The Russian Federal Customs Service has opened a criminal investigation into an importer of bitcoin miners for potential underpayment of customs fees.
The Far-East Trading and Industrial Company, or DTPK, may have failed to pay about $1.2 million on 6,012 Bitmain-manufactured ASIC miners imported from August 2017 to February 2018, according to a search warrant obtained by CoinDesk.
DTPK, based in Moscow, showed customs officers falsified documents with the incorrect prices for the equipment, which included Bitmain’s Antminer S9-13.5, L3+ and D3 models, along with power elements for them, says the search warrant, dated July 17.
The company also reported to the customs service that it received the miners from a Korean firm, MSR Co., via a Hong Kong-based company called Manli. However, when contacted by customs officers, MSR said it didn’t have a contract with DTPK, except an expired one signed back in 2012, the document says.
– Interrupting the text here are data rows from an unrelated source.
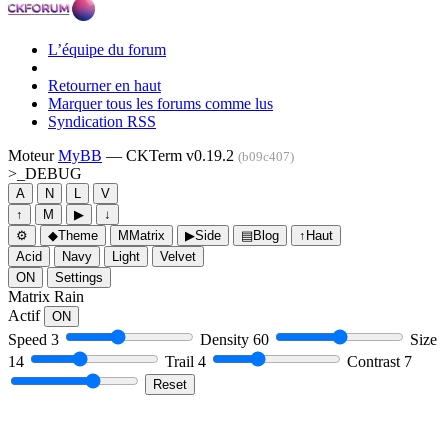
L’équipe du forum
Retourner en haut
Marquer tous les forums comme lus
Syndication RSS
Moteur
MyBB
— CKTerm v0.19.2
(b09c407)
>_
DEBUG
A
N
L
V
↑
M
▶
↓
⚙
◆
Theme
M
Matrix
▶
Side
▤
Blog
↑
Haut
Acid
Navy
Light
Velvet
ON
Settings
Matrix Rain
Actif
ON
Speed
3
Density
60
Size
14
Trail
4
Contrast
7
Reset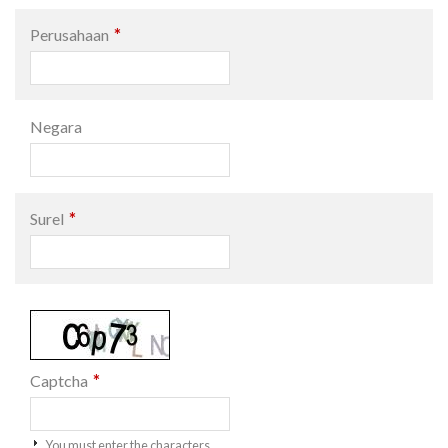
*
Perusahaan
Negara
*
Surel
*
Captcha
You must enter the characters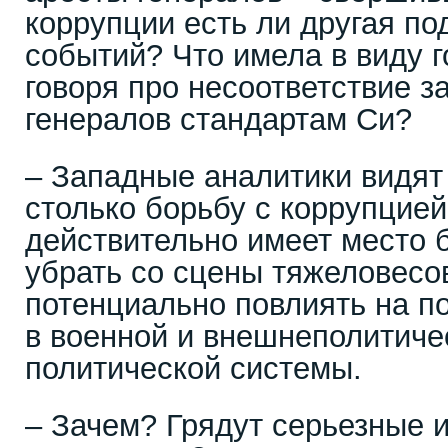
коррупции есть ли другая по
событий? Что имела в виду г
говоря про несоответствие 
генералов стандартам Си?
– Западные аналитики видят 
столько борьбу с коррупцией
действительно имеет место 
убрать со сцены тяжеловесо
потенциально повлиять на по
в военной и внешнеполитиче
политической системы.
– Зачем? Грядут серьезные 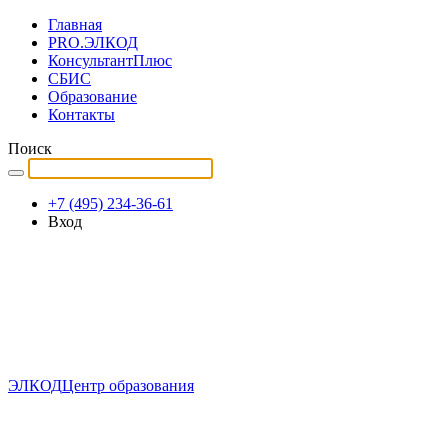
Главная
PRO.ЭЛКОД
КонсультантПлюс
СБИС
Образование
Контакты
Поиск
+7 (495) 234-36-61
Вход
ЭЛКОД
Центр образования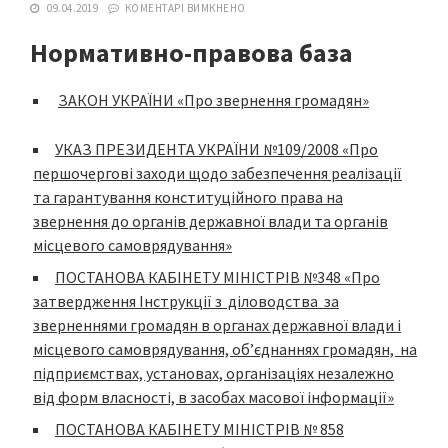
09.04.2019
КОМЕНТАРІ ВИМКНЕНО
Нормативно-правова база
ЗАКОН УКРАЇНИ «Про звернення громадян»
УКАЗ ПРЕЗИДЕНТА УКРАЇНИ №109/2008 «Про
першочергові заходи щ
одо забезпечення реалізації
та гарантування конституційного права на
звернення до органів державної влади та органів
місцевого самоврядування»
ПОСТАНОВА КАБІНЕТУ МІНІСТРІВ №348 «Про
затвердження Інструкції з діловодства за
зверненнями громадян в органах державної влади і
місцевого самоврядування, об’єднаннях громадян, на
підприємствах, установах, організаціях незалежно
від форм власності, в засобах масової інформації»
ПОСТАНОВА КАБІНЕТУ МІНІСТРІВ № 858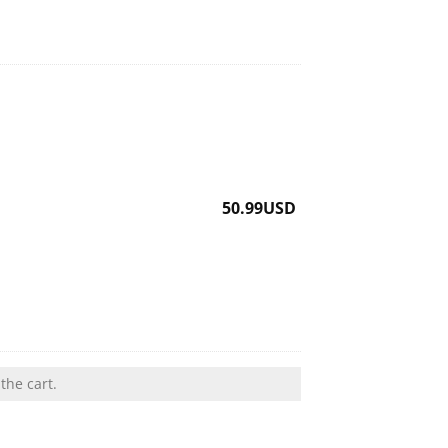
70.00USD.
is:
60.99USD.
50.99
USD
the cart.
The warrant, translated from Russian, claims:
“In an undefined time, but no later than August 8, 2017, [DTPK CEO] Artem Aleksandrovich Bublik … got involved in a criminal conspiracy with undefined individuals, the goal of the conspiracy being avoiding due customs fees in especially large amounts while importing into the Eurasian Economic Union of ASIC miners and power elements for ASIC miners.”
When reached by CoinDesk, Bublik asked this reporter to call him back later.
He hasn’t picked up the phone since. The customs service declined to comment because CoinDesk is not accredited with Russia’s Ministry of Foreign Affairs.
An armed raid for ASICs
The investigation was made public during the TerraCrypto mining conference in Moscow on July 25.
Alexander Shashkov, the founder of Intelion Mining, said customs officers suspected the DTPK-imported miners ended up at his company’s data center and sent armed personnel to his offices in two Russian cities as recently as July 18.
Shashkov told the audience:
“In Tula, 20 people with machine guns arrived; in Moscow, 10 people without machine guns, just pistols. … [They] told everyone to get their hands off the computers.”
According to him, Intelion had nothing to do with the miners under investigation, but law enforcement ended up seizing 2,500 ASICs hosted by the company anyway because the clients who owned them hadn’t presented valid documentation.
He followed the story with advice for fellow mining entrepreneurs to always check the documents for the miners they take for hosting.
Most of the mining hardware coming to Russia from China may be lacking proper documentation, market participants say.
“Seventy percent of miners from China are coming via grey schemes, but we’re working only with the legit ones,” Intelion’s sales director, Alexey Afanasev, told CoinDesk.
Anton Makarchuk, chief marketing officer of Cryptouniverse, a company selling mining equipment in Russia, agreed with that estimate.
Bitmain’s representative in Russia, Yulia Fetisova, told CoinDesk the grey imports might be coming into the country through companies that buy large batches of miners from the Beijing-based manufacturer and resell them to retail clients.
“The grey ones come from the Chinese reselling companies and don’t go through the Russian office. Often, people don’t want to wait for the delivery from us, so they go to these reselling companies because they want their miners here and now.”
The waiting time for Bitmain’s hardware increased this year, she said, with the next shipment of Bitmain’s S17 ASICs available in December at the earliest.